Услышав это, Генрих замер, он знал что в его семье есть человек, который мог будто смотреть в будущее, и имеет идеально точное чутьё на события. Но его мать решила не спрашивать совета мужа, а смотреть, что скажут приметы. Будучи озадаченным данным ответом, Генрих стоял и думал, что его мать немного устала от того, что она не способна на многие вещи для своей семьи. Никто не способен на это, в этом и есть суть семьи, что её члены дополняют друг друга, и их узы создают прочные взаимоотношения между ними, что помогает им в различных бедах. “Нужно будет спросить у отца, что он думает, может, мама зря старается” – к такому умозаключениею пришел Генрих, выслушивая слова своей матери.

– Ты наверное еще не завтракал, надо пойти поесть. – прервав его размышления сказала Петра.

Она медленно продолжила свой шаг, пытаясь обойти сына и не наступить на грядки. Уже будучи за спиной Генриха, она почувствовала, как её сзади обнимают тёплые руки, и остановилась, ей были приятны эти объятия, она таяла в них, чувствовала себя защищенной и нужной. Бережно поглаживая мягкие руки своего сына, она успокаивала его, потому что как настоящая мать, она нутром ощущала, как её сына что-то тревожит.

– Мама, я знаю, что я не на многое способен, но, если тебе в следующий раз понадобится помощь, хоть даже в вязании, пожалуйста… Пожалуйста, позови меня, или Анну, или папу, не зачем всё делать самостоятельно, мы же есть друг у друга не просто так. – наконец выдавил из себя Генрих.

Эти слова растрогали Петру, она повернулась лицом к сыну и увидела как из его голубых глаз текли ручьи солёных слёз. Она не выдержала тех слов, что услышала, и вид плачущего сына, вид который она не видела уже очень давно давили на неё. Это было как удар в самое слабое место, и ей потребовалось утешение, которое она нашла в объятиях Генриха. Так они стояли несколько минут, они могли простоять и дольше, если бы не заурчали их животы. Эта неловкость позабавила обоих, и они тихо рассмеялись над тем, что так сильно испортило столь трогательный момент семейной любви.

– Пошли, Генрих. Утром у нас будет вкусный суп из гороха и картошки. – улыбаясь сказала Петра, вытирая слезы с щек своего ребёнка.

– Все твои супы вкусные, мама. – сияя глазами ответил ей Генрих.
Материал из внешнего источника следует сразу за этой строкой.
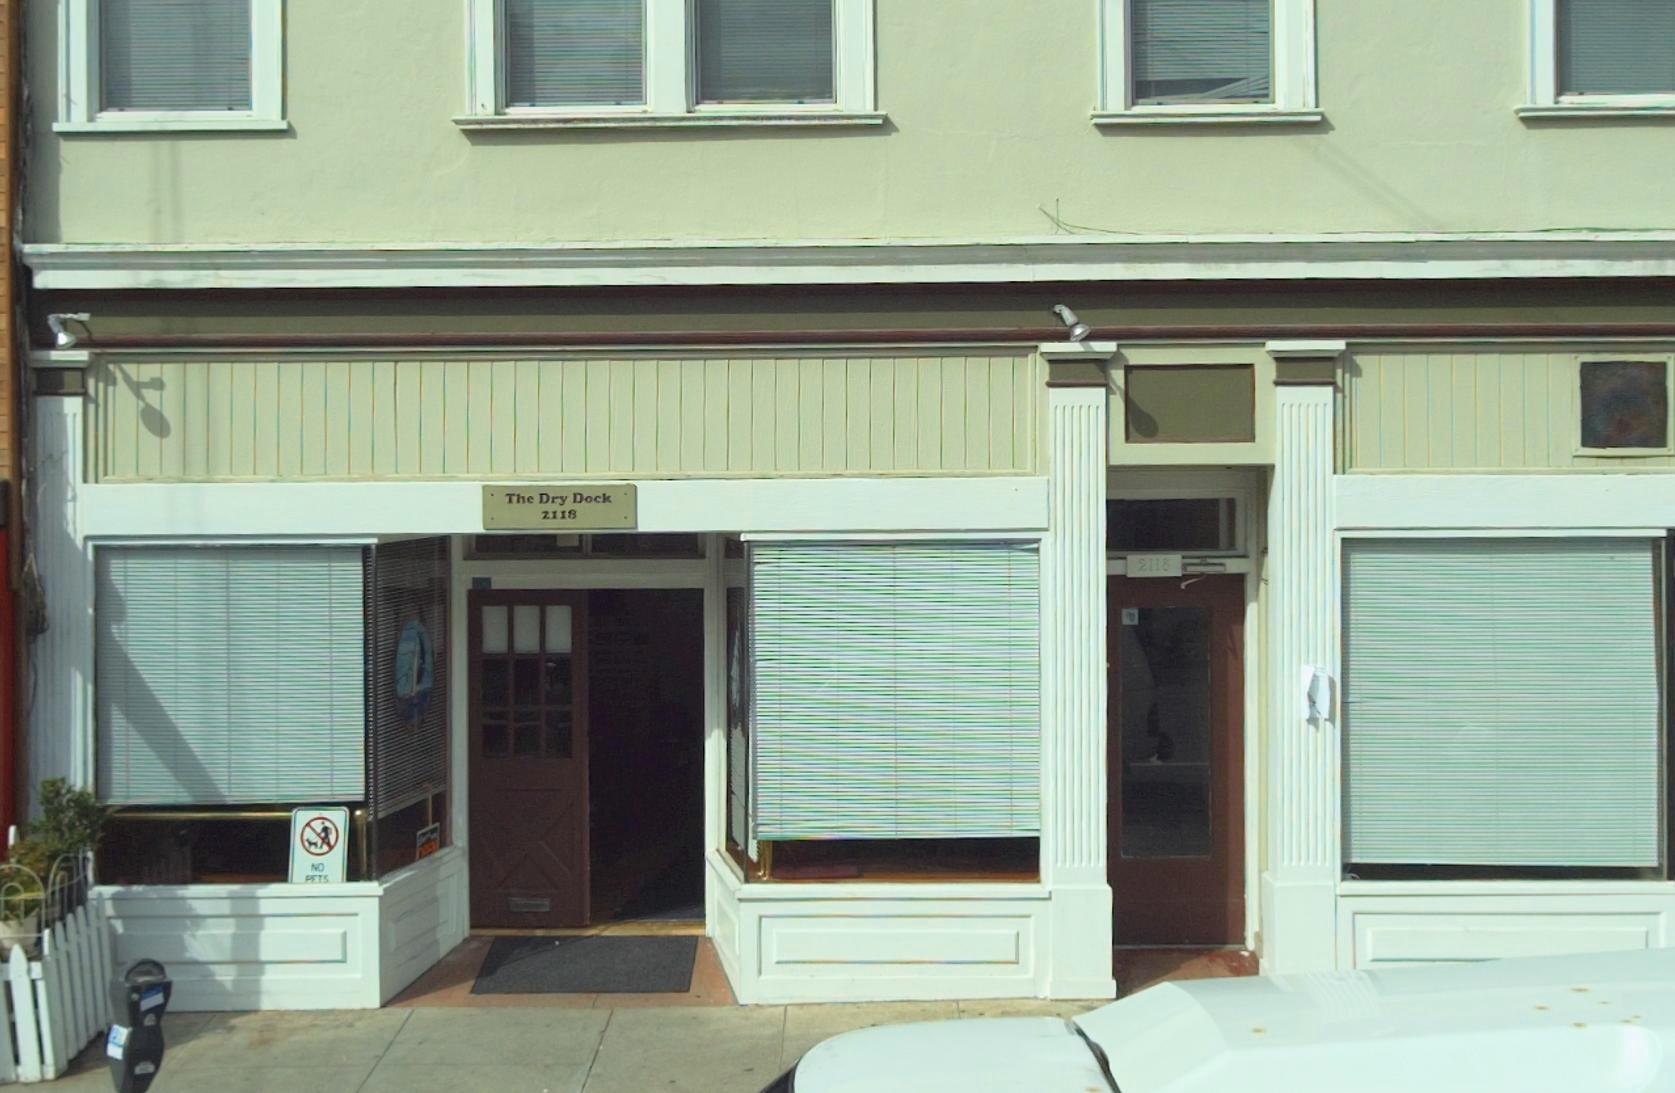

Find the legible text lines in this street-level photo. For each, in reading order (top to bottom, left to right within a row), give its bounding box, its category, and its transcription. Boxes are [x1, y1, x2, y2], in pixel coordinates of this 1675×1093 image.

[503, 490, 617, 508] BusinessName: The Dry Dock
[538, 506, 580, 523] StreetNumber: 2118
[1134, 555, 1173, 574] StreetNumber: 2118
[309, 860, 327, 875] None: NO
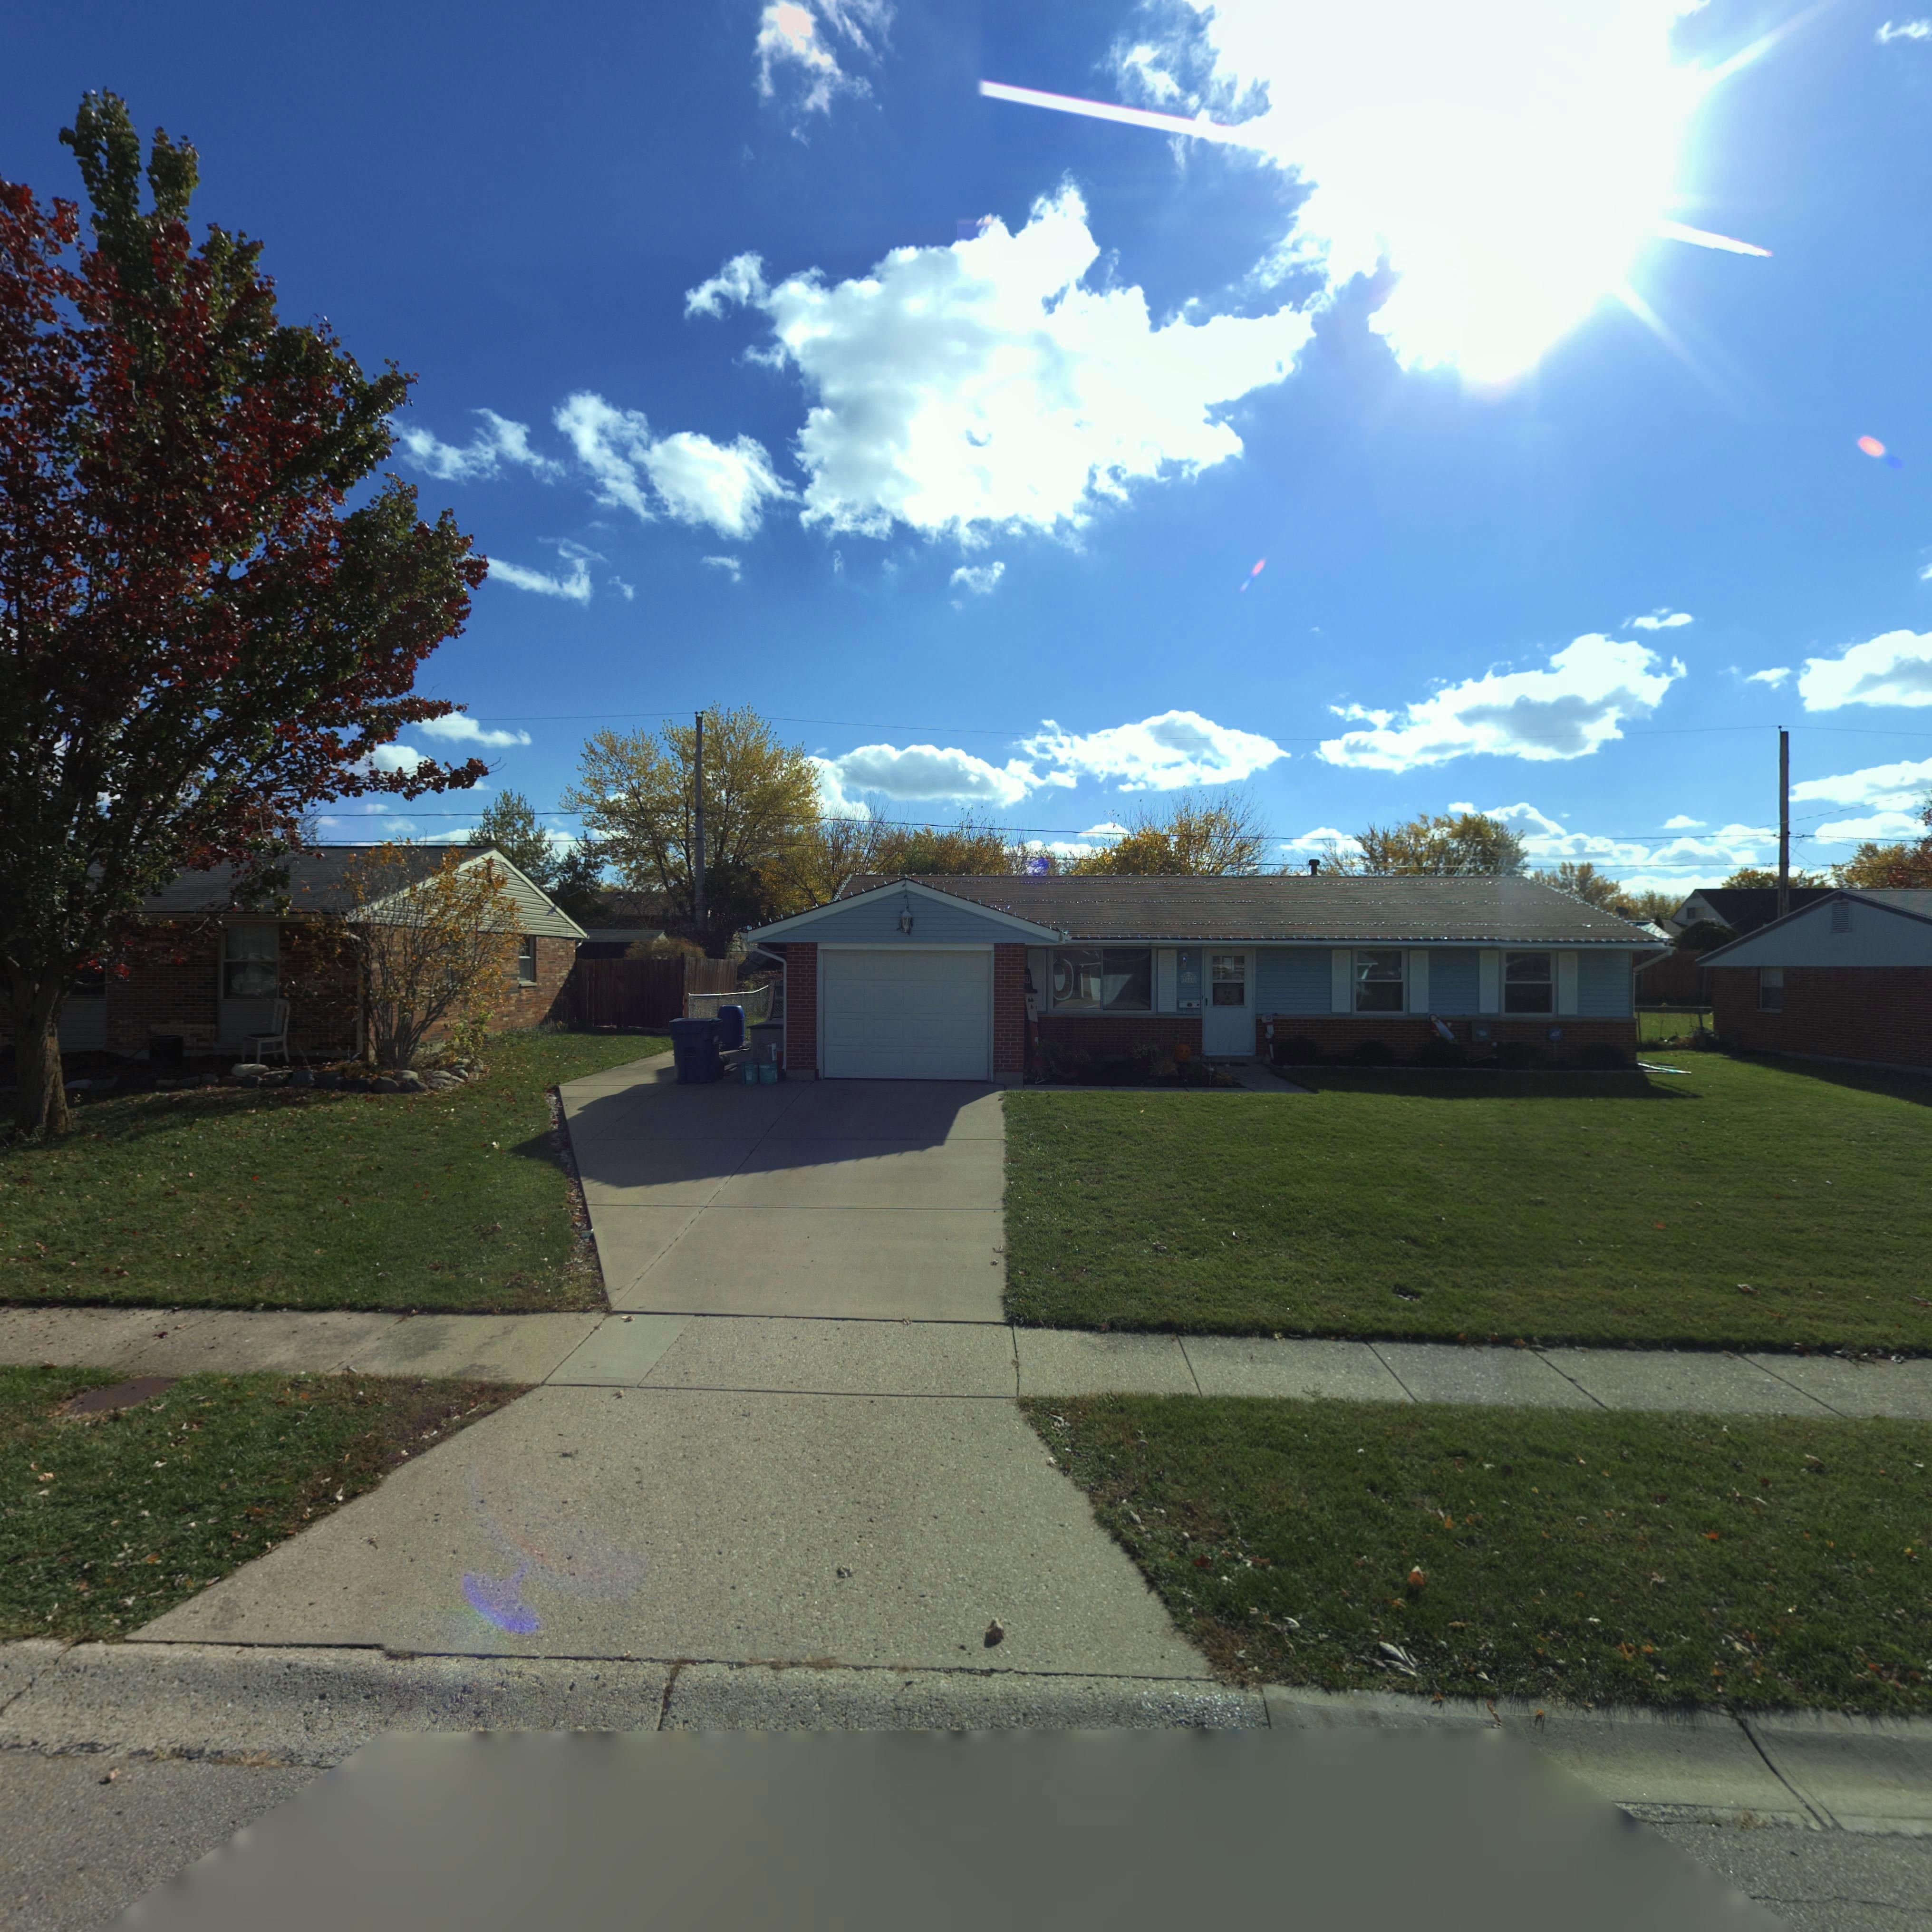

Они высвободили друг друга из крепких объятий, но их поддержка на этом не закончилась, погладив по светлой голове своего сына, Петра вместе с ним пошли в сторону дома. Зайдя внутрь, и переступив порог, они поймали на себе взгляд остальных членов семьи: Людвига и Анны. Они вместе удивлённо смотрели на прибывших, вернувшийся Генрих и Петра тоже уставились в ответ. Одни не понимали, почему у других красные глаза, другие не понимали причины пристальных взглядов.

– Что у вас случилось? – спросил их Людвиг, наконец прервал минуту молчания.

– Всё в порядке, просто обсуждали планы на день. – ответила ему Петра, вытирая свои глаза от слёз.

Данного ответа для Людвига было недостаточно, но он чувствовал, как обычно, что всё не так критично как может казаться на первый взгляд. Генрих и Петра прошли за стол, и вся семья уже смотрела друг на друга, и ощущала приятный запах вареного картофеля и гороха. Суп действительно был вкусным. Был ли он таким из-за того, что его делала любящая мать или же потому что в нем были специи, которые идеально гармонируют с основными ингридиентами? Генрих надеялся, что когда-нибудь и Анна сможет так же готовить. Время трапезы проходило тихо, все спокойно и молча ели, один раз Анна просила хлеб у отца, иногда можно было слышать то, как Петра остужает часть супа в ложке, чтобы тот не обжигал рот и не вызывал дискомфорт. Такое же поведение, и особенности чувствительного рта имел сам Генрих.